What you have to do: All lines after the one containing "Here are some interesting links for you!" are needed, along with that line itself. Please repeat them exactly through the end of the entries.

Data:
=== Begin Enclosure ===

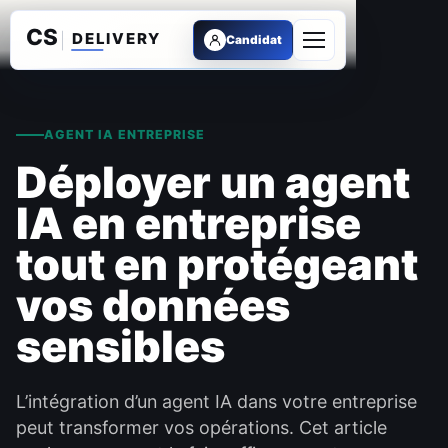
Candidat
Ouvrir le menu
AGENT IA ENTREPRISE
Déployer un agent
IA en entreprise
tout en protégeant
vos données
sensibles
L’intégration d’un agent IA dans votre entreprise
peut transformer vos opérations. Cet article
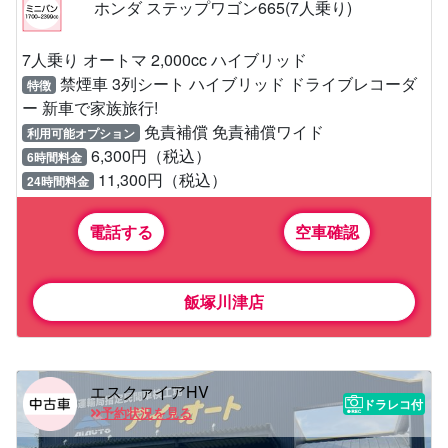
ホンダ ステップワゴン665(7人乗り)
7人乗り オートマ 2,000cc ハイブリッド
禁煙車 3列シート ハイブリッド ドライブレコーダ
特徴
ー 新車で家族旅行!
免責補償 免責補償ワイド
利用可能オプション
6,300円（税込）
6時間料金
11,300円（税込）
24時間料金
電話する
空車確認
飯塚川津店
エスクァイアHV
ドラレコ付
予約状況を見る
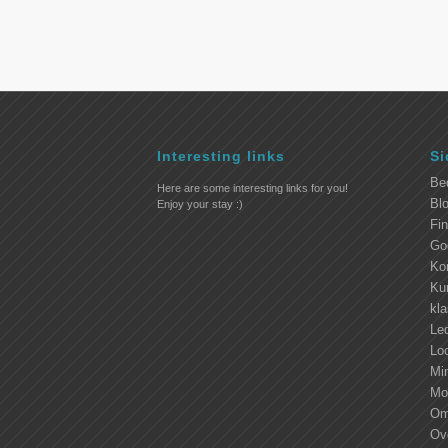
Interesting links
Si
Be
Here are some interesting links for you!
Blo
Enjoy your stay :)
Fi
Go
Ko
Kur
kl
Led
Lo
Mi
Mo
Om
Ove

=== End Enclosure ===

Result:
Here are some interesting links for you!
Blo
Enjoy your stay :)
Fi
Go
Ko
Kur
kl
Led
Lo
Mi
Mo
Om
Ove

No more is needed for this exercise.